Les supporters et certains observateurs ont souvent raillé la façon dont il avait utilisé la manne financière issue de la deuxième place atteinte en 1998, lorsque Metz avait été devancé par le RC Lens lors de l'ultime journée de championnat.

"Ils peuvent peut-être aussi remonter à la gestion de 1967. Ce n'est pas sérieux de dire ça! Jusqu'en 2008 on a toujours navigué entre la Ligue 1 et la Ligue 2", se défend Carlo Molinari qui espère revoir rapidement son club chéri parmi l'élite.

"Il faudra prendre en compte les erreurs commises et repartir sur des bases nouvelles en essayant de réunir toutes les bonnes volontés.
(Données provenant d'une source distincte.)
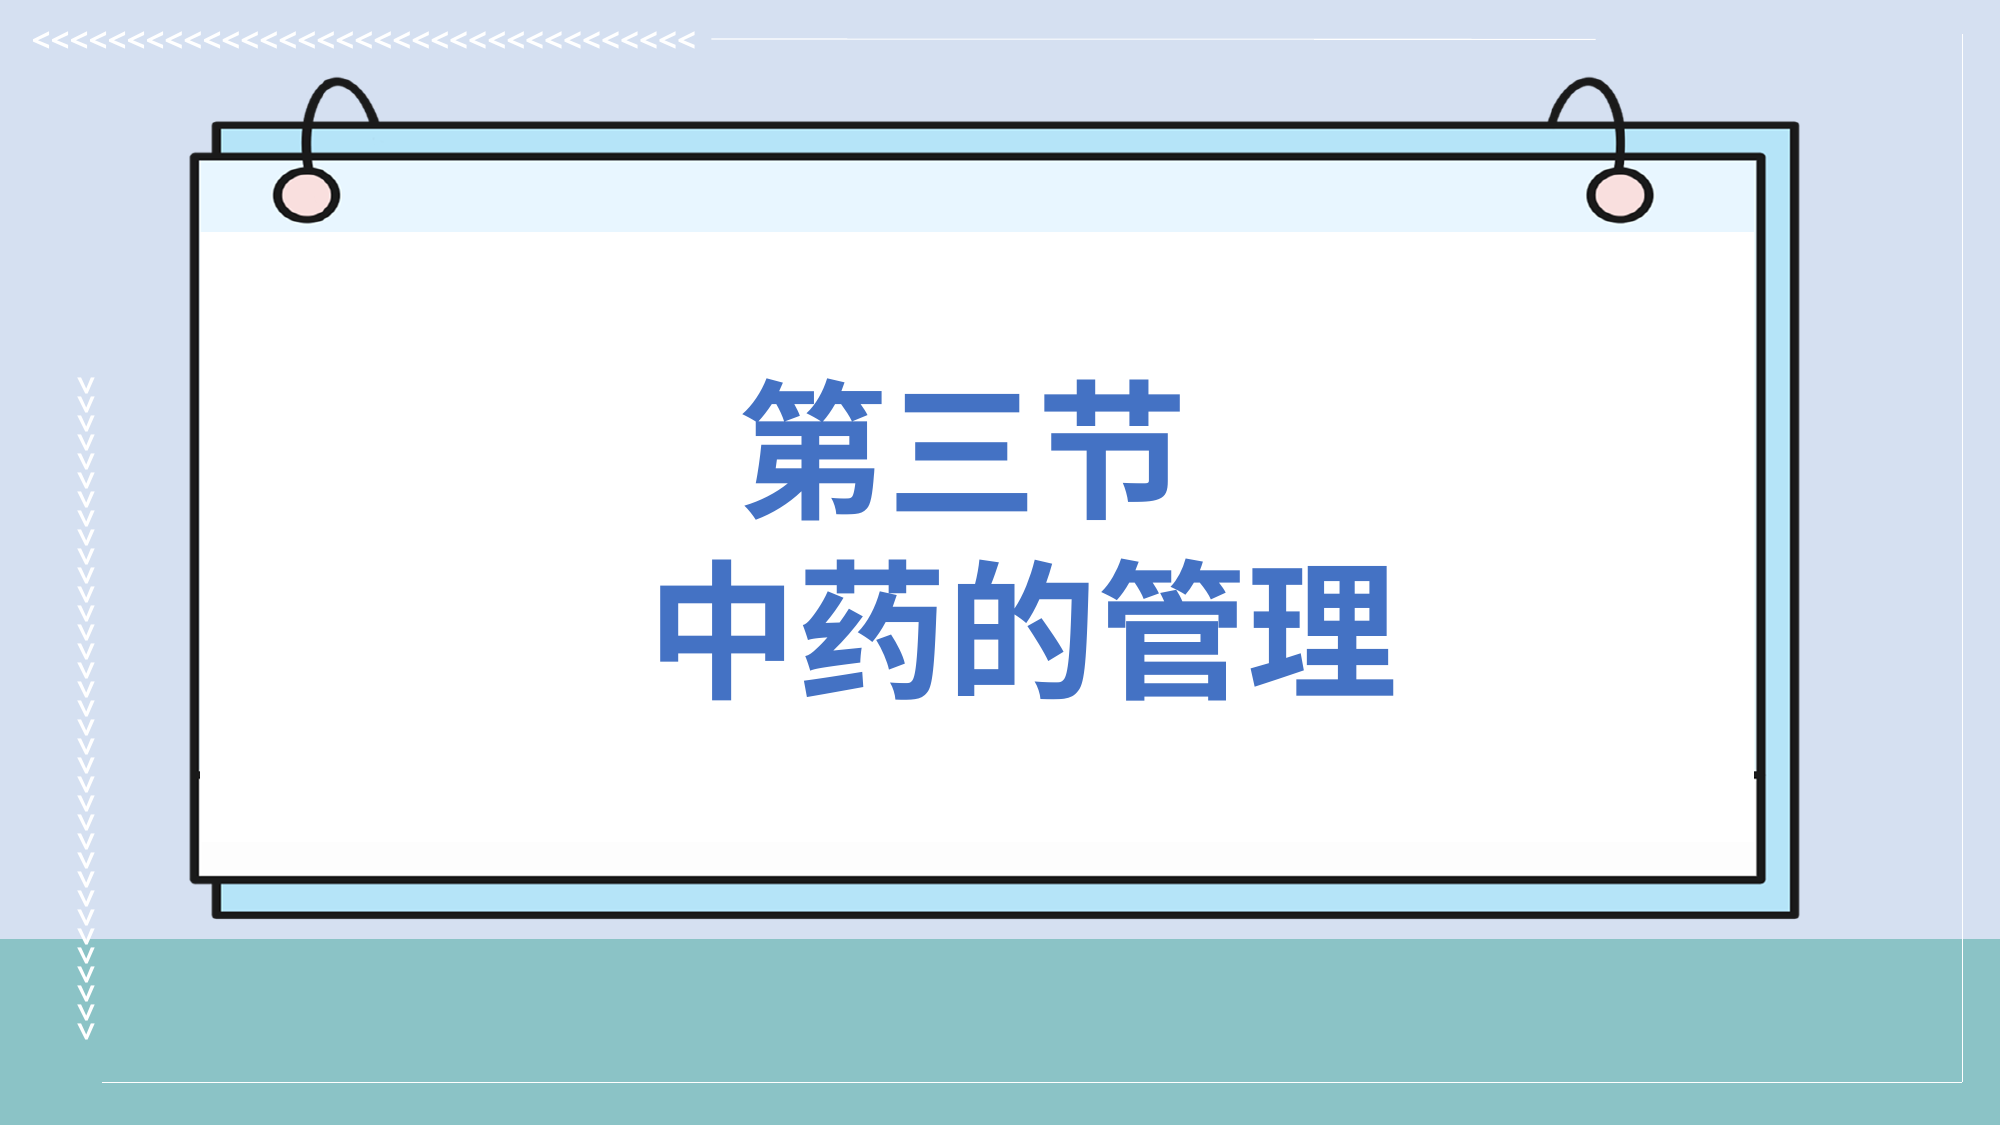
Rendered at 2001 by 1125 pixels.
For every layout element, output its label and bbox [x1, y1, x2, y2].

picture [107, 37, 1841, 947]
Il faut un retour à une normalité: la Ligue 2 d'abord et dans un avenir proche, la Ligue 1", calcule-t-il.

La tâche ne sera pas simple même si le club conservera son statut professionnel pour au moins une saison et prévoit un budget de huit millions d'euros l'an prochain.

"Économiquement, aujourd'hui, ce n'est pas possible", reconnaît Carlo Molinari, dont le club a passé 57 saisons en première division, ce qui le place au cinquième rang des clubs français en nombre d'années au plus haut niveau.

"L'actionnaire principal va investir. Il faut revenir en Ligue 2 dès la saison prochaine. Ne vous appuyez pas sur des on-dit. Il faut arrêter de fantasmer", ajoute-t-il, agacé par les bruits faisant état de grandes difficultés budgétaires.

Le club doit passer prochainement devant la Direction nationale du contrôle de gestion pour faire valider ses comptes.

S'il était recalé, une relégation administrative pourrait être prononcée et Metz vivre la même mésaventure que le RC Strasbourg, champion de France 1979, qui évoluait cette saison en CF2, le cinquième niveau national.